Throughout this Minicamp we create the plan file but don't actually use it when it comes to the tofu apply - we could do this using the upload artifact and download artifact GitHub Actions but in general it is best practice to encrypt it as it may contain sensitive information, or anything you might "deem" sensitive. You can actually do this in OpenTofu itself now natively, it's one of the key differentiators when compared directly with Terraform. The benefit of the plan file approach is that OpenTofu doesn't do another plan when you apply. When you specify --auto-approve OpenTofu generates another plan and then executes it. This has two potential issues:

Speed - Using the plan file from the plan step you can execute the changes much quicker as there's no need for a second "plan".
Guarantee of Changes - Depending on the time gap between the plan running and then someone approving the workflow to apply the changes, someone could have made some manual changes that were not captured in that first plan. Normally if you execute an apply right after the plan this is unlikely, but sometimes you might go a few hours or potentially days if you waiting to do a change based on any change management process.

Note

One of the aims for further steps is to implement the plan file workflow approach!

Apply

We take the output of the plan, and then make a decision on whether we want to tell OpenTofu to attempt to deploy those "planned" changes.

Destroy

Once we're done with the infrastructure, we will destroy it! Now this step isn't normally part of the core OpenTofu workflow officially; it's just Write, Plan and Apply. Obviously if the infrastructure was serving an actual service that end customers pay for, it's a different story, but this is a Minicamp. Cost control has taken over the industry by storm, with terms used that you might be aware of like FinOps. There's even a FinOps Foundation: https://www.finops.org/.

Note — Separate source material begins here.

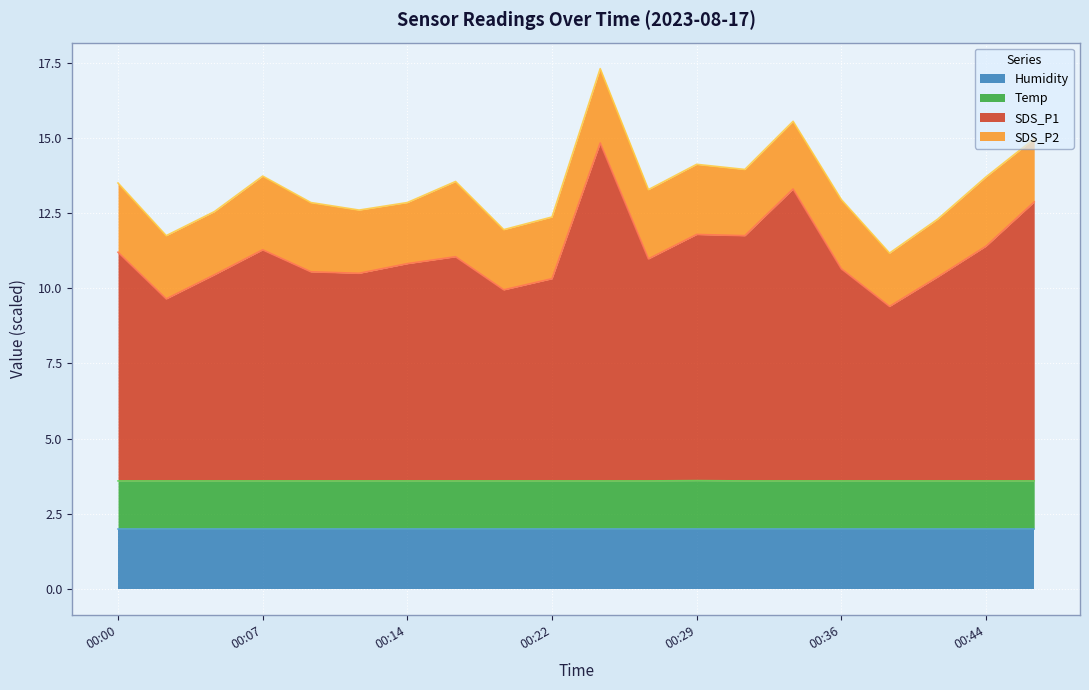

Is it true that Temp equals 2.2 at 00:46?

False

I personally believe that cost should be everyone's responsibility, although you might not be typically involved as an engineer in finance. However, engineers ultimately deploy the infrastructure that creates the bills! Typically cost is reactive, I mean, once you get your bill it's basically too late. Instead we should be more proactive, and tools such as Infracost are one way where we can govern cost before the changes are made to infrastructure.